La balle heureusement s'aplatit sur un bouton et ne pénétra pas, mais Etienne tomba, évanoui.
Le sieur Maurice, coiffeur, le saisit à son tour, un peu plus loin. Un second coup de revolver le jeta à terre, lui faisant une blessure des plus sérieuses.
A ce moment arrivait le gardien de la paix Poisson. L'accusé le visa, mais le manqua et continua sa route. Poisson tira son sabre et reprit la poursuite. Il gagnait du terrain, quand un coup de feu l'atteignit à la . poitrine. Resté debout, il levait le bras pour frapper, mais l'accusé déchargea sur lui les deux derniers coups de son revolver. L'une des balles frappa le côté droit; l'autre se perdit dans le portefeuille de l'agent.

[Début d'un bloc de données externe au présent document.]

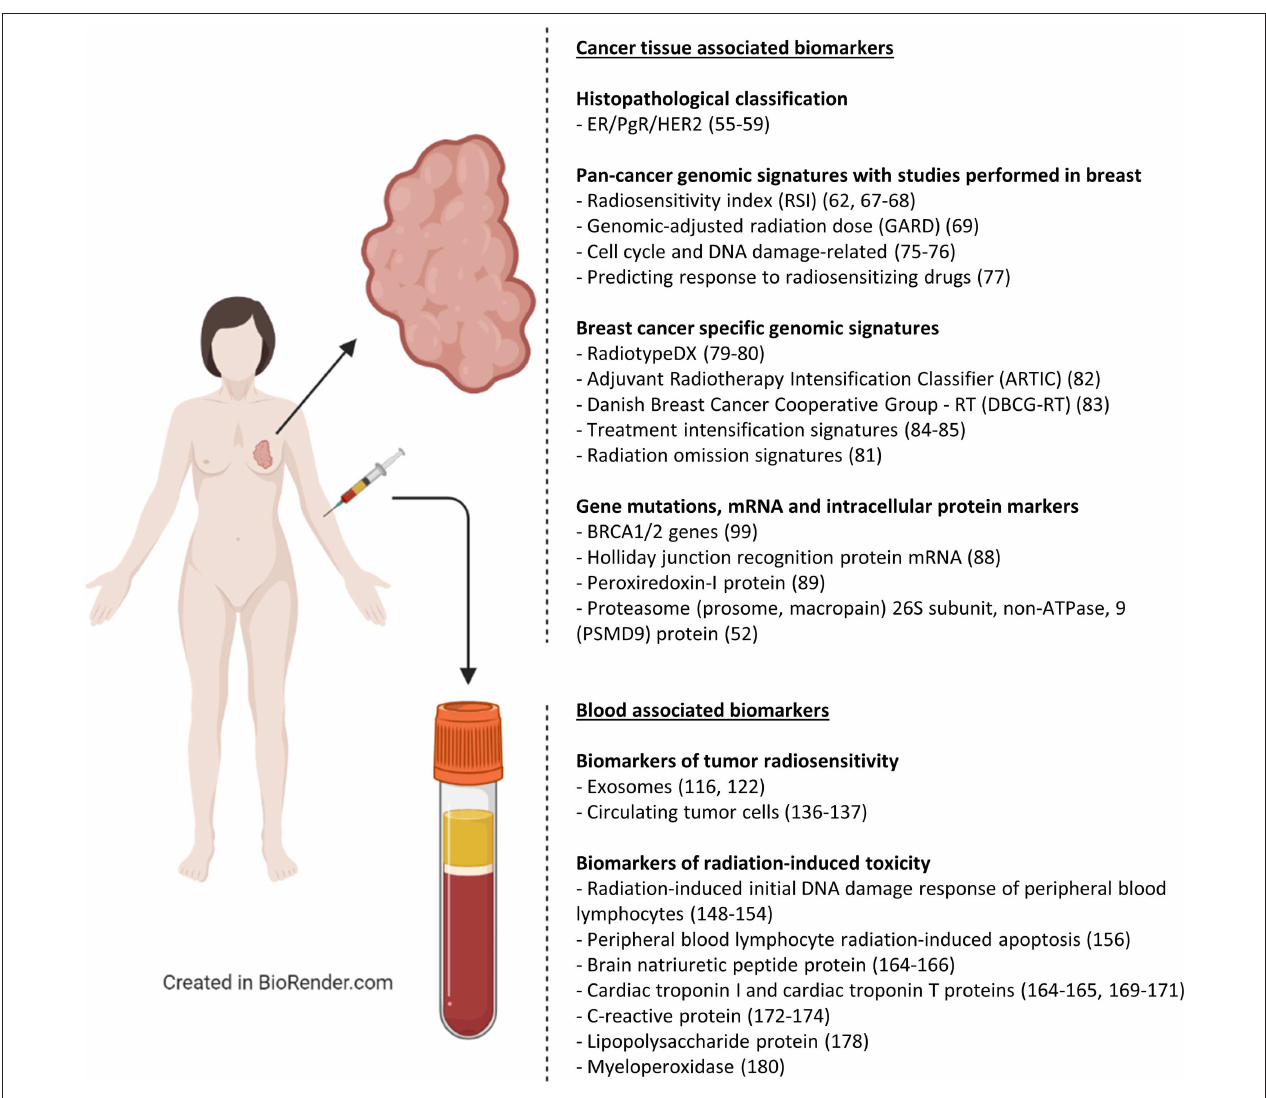
FIGURE 2 | Biomarkers of radiotherapy response for breast cancer. An overview of cancer tissue-associated and blood-associated biomarkers of radiotherapy response that have been developed for breast cancer patients (ER, Estrogen receptor; PgR, Progesterone receptor; HER2, human epidermal growth factor receptor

Celui-ci se précipita sur l'accusé et tomba avec lui.
D'autres agents survinrent au moment où Poisson perdait connaissance. Ils s'emparèrent de Henry, qu'ils durent protéger contre la fureur des assistants.

Au cours de l'information, Henry, qui avait d'abord pris le faux nom de Breton, n'a témoigné aucun repentir de cette série d'actes criminels.
Il a, au contraire, exprimé devant une de ses victimes, le sieur Étienne, le regret d'avoir fait usage d'un revolver défectueux, ainsi que d'avoir diminué la force explosive de sa bombe en assujettissant mal le couvercle de la marmite.
L'expert commis par le juge d'instruction a déclaré que l'engin projeté par Henry était " combiné et construit de manière à donner la mort en tombant au milieu d'une foule, et à détruire partiellement l'édifice dans lequel il aurait été lancé.
Comme tous les anarchistes, il affirme avoir agi sous l'empire d'une résolution purement personnelle.